On the 9th we went away to the near bare-looking mountain to the east; it was twenty miles. We found a very fine deep pool of water lying in sand under the abrupt and rocky face of the mount upon its southern side. There was also a fine, deep, shady, and roomy cave here, ornamented in the usual aboriginal fashion. There were two marks upon the walls, three or four feet long, in parallel lines with spots between them.
Mr. Gosse had been here from the Gill's Range of my former expedition, and must have crossed the extremity of Lake Amadeus. He named this Ayers' Rock. Its appearance and outline is most imposing, for it is simply a mammoth monolith that rises out of the sandy desert soil around, and stands with a perpendicular and totally inaccessible face at all points, except one slope near the north-west end, and that at least is but a precarious climbing ground to a height of more than 1100 feet. Down its furrowed and corrugated sides the trickling of water for untold ages has descended in times of rain, and for long periods after, until the drainage ceased, into sandy basins at its feet. The dimensions of this vast slab are over two miles long, over one mile through, and nearly a quarter of a mile high. The great difference between it and Mount Olga is in the rock formation, for this is one solid granite stone, and is part and parcel of the original rock, which, having been formed after its state of fusion in the beginning, has there remained, while the aged Mount Olga has been thrown up subsequently from below. Mount Olga is the more wonderful and grotesque; Mount Ayers the more ancient and sublime. There is permanent water here, but, unlike the Mount Olga springs, it lies all in standing pools. There is excellent grazing ground around this rock, though now the grass is very dry. It might almost be said of this, as of the Pyramids or the Sphinx, round the decay of that colossal rock, boundless and bare, the lone and level sands stretch far away. This certainly was a fine place for a camp. The water was icy cold; a plunge into its sunless deeps was a frigid tonic that, further west in the summer heats, would have been almost paradisiacal, while now it was almost a penalty. The hill or range further east seems farther away now than it did from Mount Olga. It is flat on the summit, and no doubt is the same high and flat-topped mount I saw from the Sentinel in August last. We are encamped in the roomy cave, for we find it much warmer than in the outer atmosphere, warmth being as great a consideration now, as shade had formerly been.

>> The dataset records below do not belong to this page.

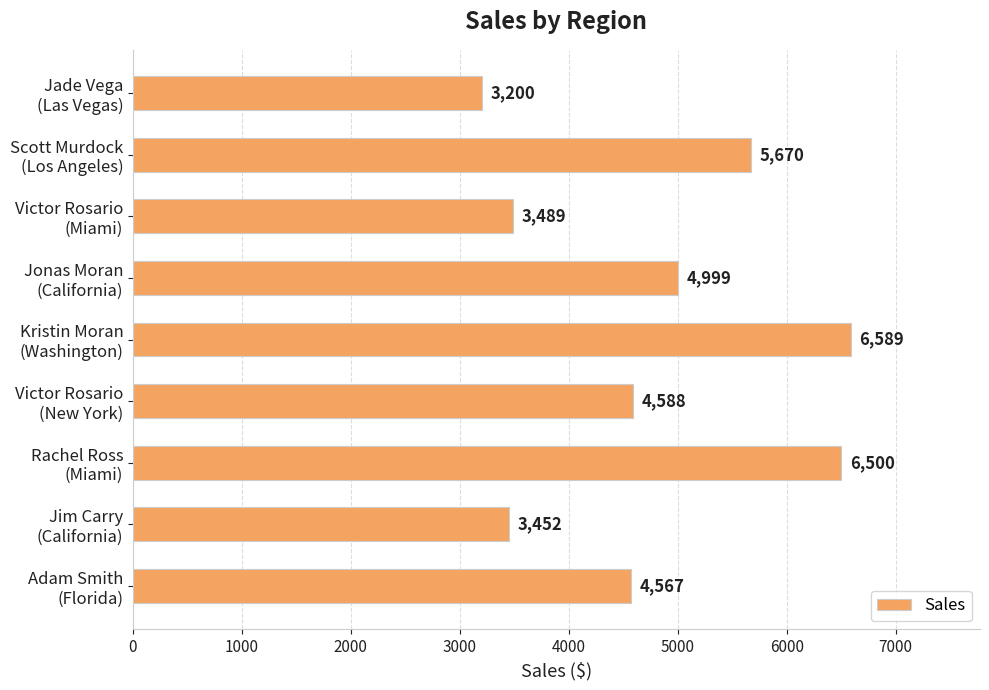

Rank the categories by value from lowest to highest.

Jade Vega
(Las Vegas), Jim Carry
(California), Victor Rosario
(Miami), Adam Smith
(Florida), Victor Rosario
(New York), Jonas Moran
(California), Scott Murdock
(Los Angeles), Rachel Ross
(Miami), Kristin Moran
(Washington)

We started for the flat-topped hill on the 11th of June. The country was all extremely heavy sandhills, with casuarina and triodia; we had to encamp among them at twenty-three miles, without water. The next morning Formby knocked up, and lay down, and we had to leave him in the scrub. To-day we got over thirty miles, the hill being yet seven or eight miles off. It looks most repulsive, so far as any likelihoods of obtaining water is concerned. The region was a perfect desert, worse for travelling, indeed, than Gibson's Desert itself. Leaving Jimmy with the horses, Mr. Tietkens and I rode over to the mount, and reached it in seven miles. At a mile and a half from it we came to an outer escarpment of rocks; but between that and the mount more sandhills and thick scrub exist. We rode all round this strange feature; it was many hundreds of feet high, and for half its height its sides sloped; the crown rested upon a perpendicular wall. It was almost circular, and perfectly flat upon the top, apparently having the same kind of vegetation and timber upon its summit as that upon the ground below. I don't know that it is accessible; it seemed not; I saw no place, and did not attempt to ascend it.